Pandora users mentioned the service on Twitter, Facebook, and blogs over 1.9 million times over a three week period (1/7-1/31). To compare, webcasters like Songza and Clear Channel's iHeartRadio had fewer than 50-thousand mentions.
However, "users of iHeartRadio talked about Top 40 artists the most during the three-week period. 28% of all posts mentioning an artist referred to those with songs on the Top 40 chart," Fizziology's Patrick McMullen wrote. "It seems that Top 40 listeners are the type who like to set-it and forget-it when it comes to listening to music online."
In addition to Top 40, iHeartRadio users talked about hip hop and country music the most on social media. Pandora, with both a significantly large audience and a wide span of musical offerings, "could perhaps serve as a sample of the online music listening population as a whole," McMullen suggested. Pandora listeners most often mentioned hip hop/rap (31%), pop (24%), and R&B (17%) music on social media. Fizziology found Songza listeners mentioned more genres of music than any other service's listeners, "possibly due to the streaming algorithms based more on groove than genre." Songza users mentioned pop (28%), R&B (19%) and Top 40 artists (16%) the most, but also bluegrass (1%), blues (1%), jazz (1%) and world music (1%).

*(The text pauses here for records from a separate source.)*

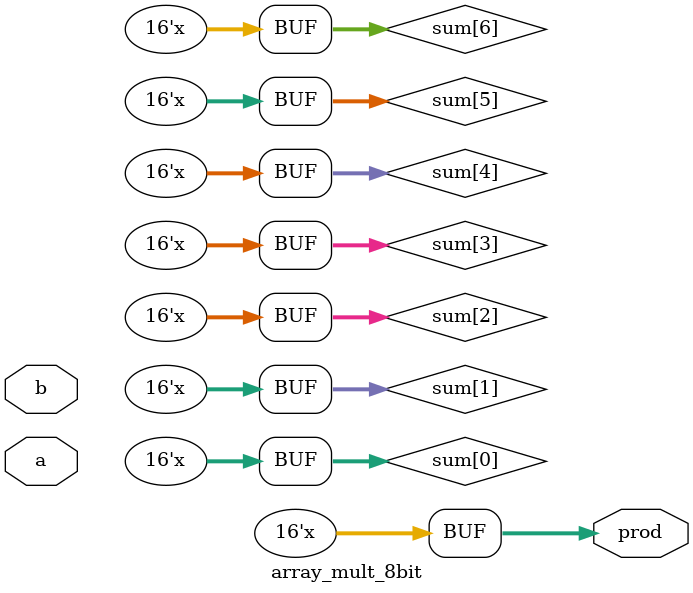
<source format=v>
`timescale 1ns/1ps

module array_mult_8bit (
    input [7:0] a,      // Multiplicand
    input [7:0] b,      // Multiplier  
    output [15:0] prod  // Product
);

    // Generate partial products
    wire [7:0] pp[7:0];
    
    genvar i;
    generate
        for(i = 0; i < 8; i = i + 1) begin : gen_pp
            assign pp[i] = a & {8{b[i]}};
        end
    endgenerate
    
    // Array structure for addition
    wire [15:0] sum[6:0];
    
    // First row: pp[0] + (pp[1] << 1)
    assign sum[0] = {8'b0, pp[0]} + {7'b0, pp[1], 1'b0};
    
    // Subsequent rows
    assign sum[1] = sum[0] + {6'b0, pp[2], 2'b0};
    assign sum[2] = sum[1] + {5'b0, pp[3], 3'b0};
    assign sum[3] = sum[2] + {4'b0, pp[4], 4'b0};
    assign sum[4] = sum[3] + {3'b0, pp[5], 5'b0};
    assign sum[5] = sum[4] + {2'b0, pp[6], 6'b0};
    assign sum[6] = sum[5] + {1'b0, pp[7], 7'b0};
    
    assign prod = sum[6];

endmodule



</source>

McMullen also recently penned a guest piece for Digital Media Wire, in which he revealed his company's findings on geographical preferences for various services. While Pandora and Spotify dominate in every region of the U.S., digging deeper reveals some interesting regionality. "Rdio is the least popular music service, but creative communities and the West coast specifically seem to have taken a liking to the service much more than the rest of the nation," McMullen found. "On the contrary, iHeartRadio is much more popular in the South than it is in creative communities or the West coast."